In our area, we watched them leave mounted to every brand of tractor around. We were in an area where mostly mounted equipment was used and sold very few pull types. The ’70s and ’80s were primarily six and eight row with 12 getting more popular each year. In our area, it was divided pretty well between 30 and 36 inch rows, with several somehow on 32 inch. I never did get anyone to confess how it got started but it kept us very busy. Thanks to Orthman Manufacturing in Lexington, Nebraska—they kept us well supplied with tool bars and related equipment. It was a nice little trip for a truck driver since they were only a couple hours away from York.

Several people still used listers so we hauled a very large amount of the 802 units home for several years. We sold lots of disks so we spent quite a bit of time at Plow-Planter. There were a few times when we would split a load between them and Harvester, which was only about a five mile drive across town. With tractors and combines being wide loads and hauled daylight hours only, it was a pleasant change to haul normal loads. It was also another very good place to load.

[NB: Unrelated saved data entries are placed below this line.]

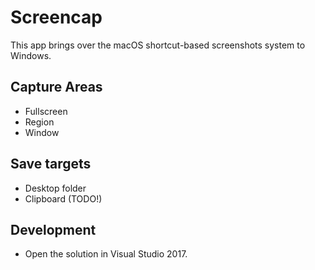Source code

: # Screencap
This app brings over the macOS shortcut-based screenshots system to Windows.

## Capture Areas
- Fullscreen
- Region
- Window

## Save targets
- Desktop folder
- Clipboard (TODO!)

## Development
- Open the solution in Visual Studio 2017.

The plant in Ankeny, Iowa, which is just north of Des Moines, was a go over, load and home in the same day, which was a pleasant trip. We never sold any cotton pickers but we did sell a few drills, lots of tillage and cultivating equipment so we were there fairly frequently also. In the early years, we sold a lot of go-digs, which were still being used here; for those of you who don’t know what I am talking about, they are cultivating equipment.

We were not too big in haying equipment, but there were several trips to Ottumwa, Iowa also. It was another short trip, which we could tie in with returning pallets to the branch in Kansas City or after dropping off a load of used garden tractors at Dan’s Bike & Mowers in Topeka, Kansas.

The forage equipment was there also and it was interesting when loading there to see all the other equipment we didn’t sell much of. I remember being impressed with self-propelled hay cubers, which was a very interesting machine although it wasn’t around too long.

The pictures and stories which Rod and Chester put into their book brought a lot of pleasant memories and were very representative of the factories.

For me, the factory in Horicon, Wisconsin was probably my favorite trip. Being very big in consumer product sales, we were privileged to go there a time or two each year for a truckload.

I’m running out of space way before the story is done (one of my worst habits) so I’ll close for now.

I’m probably a little more pumped up on John Deere than usual because of three days at the Classic Green Reunion in Grand Island very recently. Being in the midst of nearly 600 JD tractors, much more interesting equipment and more so in the company of many great people was a real pleasure. I feel like I spent three days in “John Deere heaven”!